:: Directives ::
a – From the health promotion passage, quote everything from "As evidenced by" down to "the entry point.".
b – Answer these from the health promotion passage:
(i) How many different definitions of health promotion did Rootman and collaborators identify?
(ii) Which years do those definitions span?
(iii) What did the authors take as the entry point for organizing the diversity of research practices?
c – Write the next part of the health promotion passage, picking up after its last sentence.

--- START Text excerpt ---

Keywords

As evidenced by the amount of scientific activity, and by the strong response to our call for contributions, there is a significant number of researchers who identify as health promotion researchers. The venues in which they publish and those from which they nurture their own research are diverse and cover a wide range of disciplinary perspectives (Gagné et al., 2018). The overarching goal of this handbook is to propose a framework to structure the field based on researchers’ practices. The objective of this first volume is to map the field, while ensuring that we would capture the broadest possible range of research practices. To organize this diversity, we took the object of the research, i.e. what exactly is the research producing knowledge about, as the entry point.

2.1 Health Promotion as a Social Practice

The knowledge produced by health promotion research is about ordinary activities of individuals and populations, policies and interventions implemented with the aim to promote health. In an effort to determine a set of core concepts to define health promotion 20 years ago, Rootman and collaborators (2001) identified up to 11 different definitions that roughly cover 2 decades around the time the Ottawa Charter was elaborated (from 1974 to 1992). The number of definitions is still growing (Rootman & O’Neill, 2017). They found some commonalities in all these definitions. They all propose a positive orientation for health and are all action-oriented, involving a large spectrum of primary actors, from individuals to organizations, to the community up to the state and global actors. These actions address a broad range of determinants of health rooted in everyday life going well beyond individual risk factors (Breslow, 1999). So, health promotion is about the practices (what people do in context) of individuals and of various social actors that contribute to promoting health. Doing health promotion research is thus producing knowledge about the practices of a variety of social actors that have the potential to improve the health of individuals and groups.

Putting the social practices of health promotion actors at the core of health promotion research requires defining what is meant by practice . In general, practices, as blocks of activities, meanings, competences and things, are a heuristic entry point to understand the social world (Latour, 2006). In the context of evaluation research, which he argues is concerned with practice, Schwandt (2005) defines social practice “not as an object or thing-like entity or system but as an event (or a series of events) that is always developing, unfolding and being accomplished. Hence, practice is concerned primarily with activities and relationships, with the manners in which people change and develop, and the ways they continually interact with others” (Schwandt, 2005, p. 100). Practice is a way to conceive of the recursive relationships between human action and its context. While practice is both enabled and constrained by contextual conditions, it also produces and reproduces context (Frohlich et al., 2001; Poland et al., 2008).

--- END Text excerpt ---
--- START Data excerpt ---

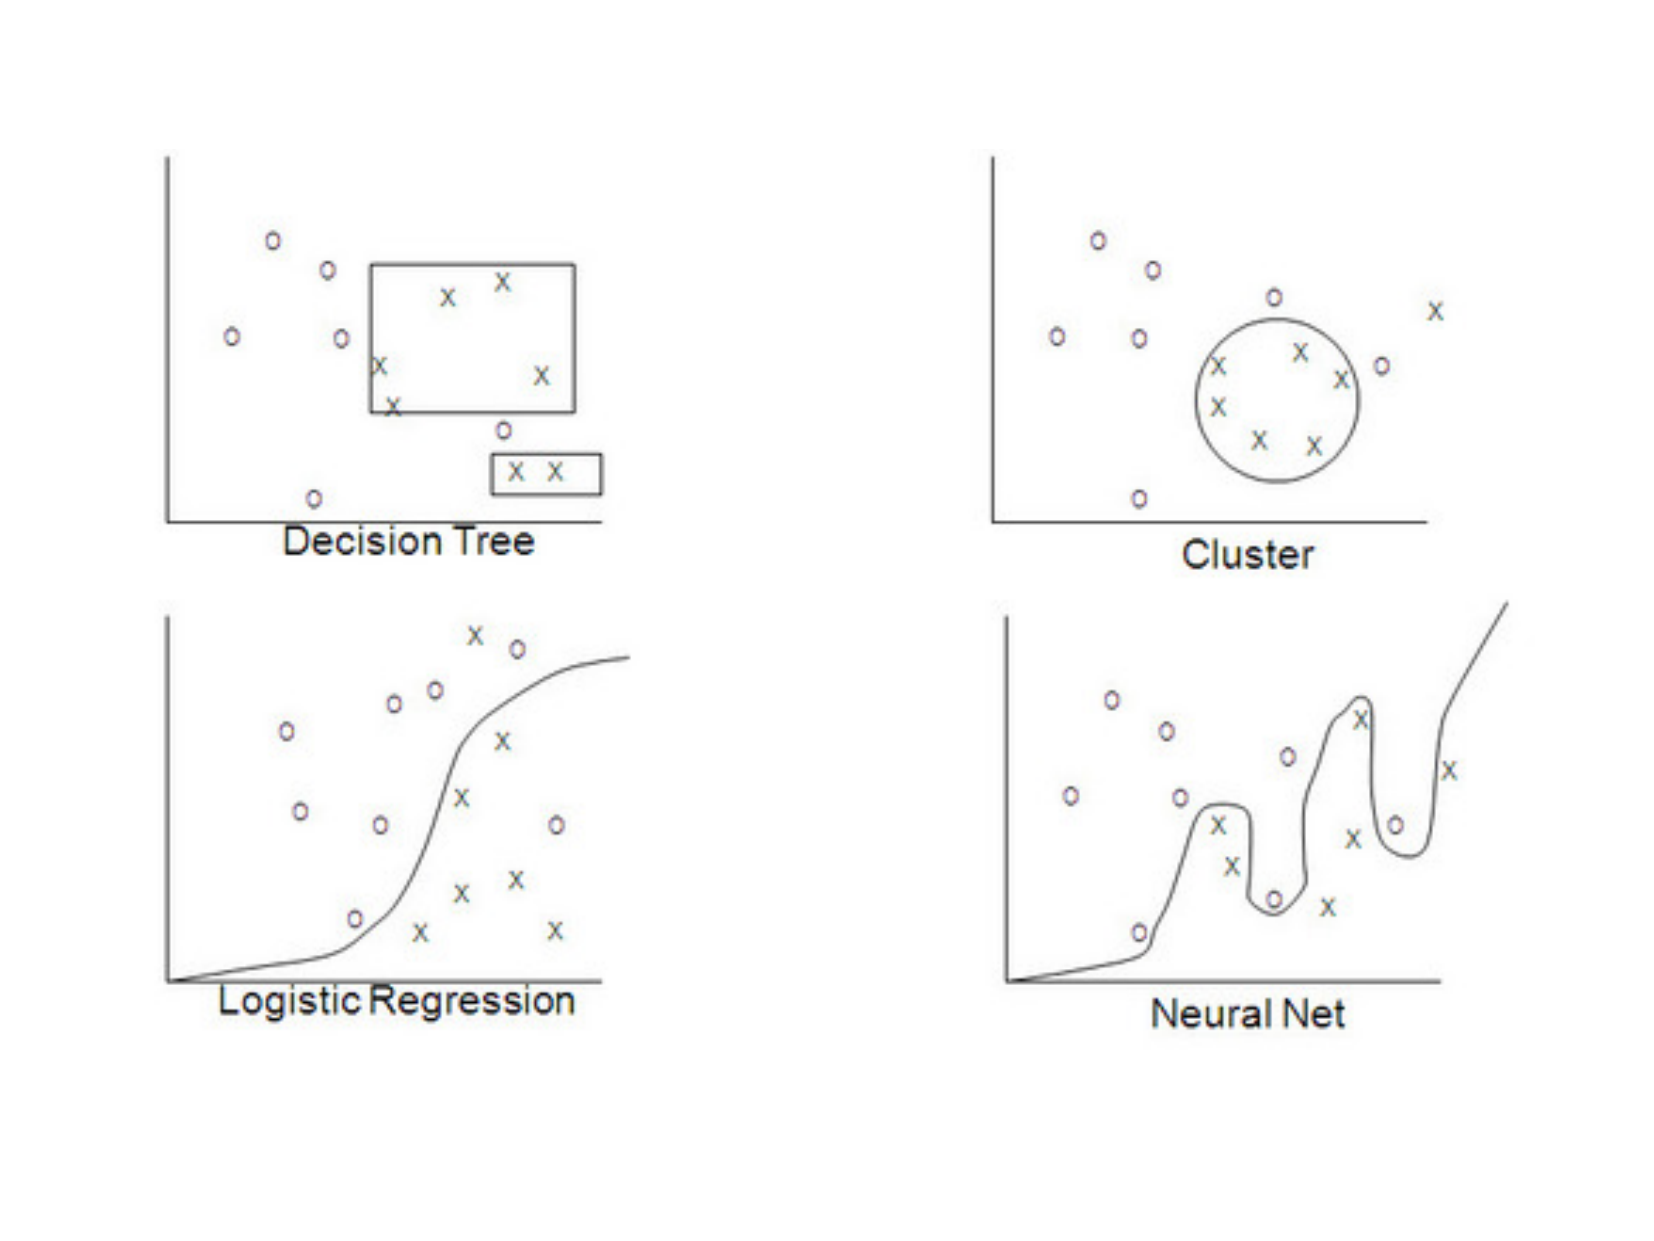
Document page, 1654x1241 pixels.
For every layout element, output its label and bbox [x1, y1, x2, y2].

picture [134, 149, 1546, 1051]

--- END Data excerpt ---

:: Answer set ::
a –
As evidenced by the amount of scientific activity, and by the strong response to our call for contributions, there is a significant number of researchers who identify as health promotion researchers. The venues in which they publish and those from which they nurture their own research are diverse and cover a wide range of disciplinary perspectives (Gagné et al., 2018). The overarching goal of this handbook is to propose a framework to structure the field based on researchers’ practices. The objective of this first volume is to map the field, while ensuring that we would capture the broadest possible range of research practices. To organize this diversity, we took the object of the research, i.e. what exactly is the research producing knowledge about, as the entry point.

b –
(i) Up to 11.
(ii) From 1974 to 1992.
(iii) The object of the research, meaning what exactly the research is producing knowledge about.

c –
An example of this context–practice recursive relationship can be found in tobacco-control efforts. In most Western countries, legislators were able to roll out a series of increasingly severe tobacco restrictions to the extent that a growing number of citizens were stopping smoking and the norm for a smoke-free environment was strengthening. Conversely, it has been shown that stopping smoking (or not taking up the habit) is facilitated by tobacco-control legislations, albeit not for all citizens (Cummings, 2002). There are contexts and conditions (e.g. low-paying jobs, low education) that enable and support smoking habits and make it more difficult for people to stay away from tobacco (Marmot, 2015).

Health promotion as a social practice involves focusing on what actors do in context to affect their own health in the case of individuals’ practices or that of groups or entire populations in the cases of actors whose role is to intervene to change the conditions that affect health. Thus, researching health promotion is to create knowledge about social practices, understood as what people do in relation to others and to structural constraints to achieve health goals for themselves or for groups of people.

2.2 Four Practices of Health Promotion

We identify four types of practices (what people actually do) as fundamental to, and distinctive of, health promotion (Charlot, 2008; Jourdan, 2019). They are defined as a function of the categories of actors they relate to and the type of goals pursued.

  • The practices of individuals and populations to promote their own health. It encompasses what people do as individuals and groups in relation to their health. Health promotion proposes that these practices, like all practices, are shaped by the conditions in which people and groups live, the so-called determinants of health. These practices are anchored in different cultures, knowledge and social contexts.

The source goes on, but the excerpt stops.